Loaded Solaris 10 and started the app without recompliing. Initial results were encouraging. Much of the app seemed to be working fine but not all.
Seems to be a strange problem with static variables. In a startup module have something like
static int executeCnt;
int VDstartupGetExecuteCnt() { return executeCnt; }
executeCnt get's incremented at various points withing the startup file. But when a function calls VDstartupGetExecuteCnt() a value of 0 is always returned.
Anybody have any ideas on where the problem might be? Trying to avoid recompiling the entire app. I done a little bit of poking around with appcert but the app relies heavily on dload to dynamically load modules.
Thanks
[877 byte] By [
cerad] at [2007-11-26 7:07:15]

# 1
Run dbx on your app and use the 'when access' command to inspect
all the places there the variable is read/written.
At the point where VDstartupGetExecuteCnt() returns zero, check
the value of the variable by printing it from dbx. Use the 'examine'
(or 'x') command to look at the raw memory at the address that
is returned by:
(dbx) print & executeCnt
Those are some ideas of how to approach the problem.
# 3
> What is the code to increment that static variable?
> I assume there is a function in the same translation
> unit that performs this increment.
> You can trace it in dbx (or with dtrace) to check if
> it is ever called.
Yes the static variable does get incremented in the same file and the function doing the increment get's called.. Remember this all works fine under Solaris 8.
I'd love to use dbx but we found that we needed to make one huge so file to get dbx running usefully before.
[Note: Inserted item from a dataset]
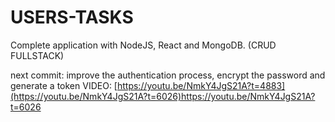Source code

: # USERS-TASKS
Complete application with NodeJS, React and MongoDB. (CRUD FULLSTACK)

next commit: improve the authentication process, encrypt the password and generate a token
VIDEO: [https://youtu.be/NmkY4JgS21A?t=4883](https://youtu.be/NmkY4JgS21A?t=6026)https://youtu.be/NmkY4JgS21A?t=6026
Dloading files under dbx didn't seem to work. Remember that this is a huge app and we have modules from all over the place each with a different build strategy.
Something seems to be clobbering my static variables. I'm think that maybe a structure size has changed since Solaris 8 and maybe that's overwriting stuff. Or maybe we did have a memory issue that Solaris 8 ignores. I remember we had plenty of those when upgrading from Solaris 4/6.
But it looks like I may need to roll up my sleeves and try a full recompile. Deep sigh.
Any more help would be appreciated.
cerad at 2007-7-6 15:55:15 >

# 4
If your app uses dlopen() to load libraries, then you won't be able to
set breakpoints in those libraries immediately after loading the
program. Dbx has no way of knowing what libraries will be dlopened.
You can run the program once within dbx until the program finishes,
or until all the libraries get loaded. That will cause dbx to load the
symbol tables for all your libraries. Or you can use 'loadobject -load'
command to explicitly load the symbols for shared libraries
that aren't directly linked with your program.
I would recommend using 'when access' (see "help event specification")
to track down the exact code/stack locations that are writing to that
variable.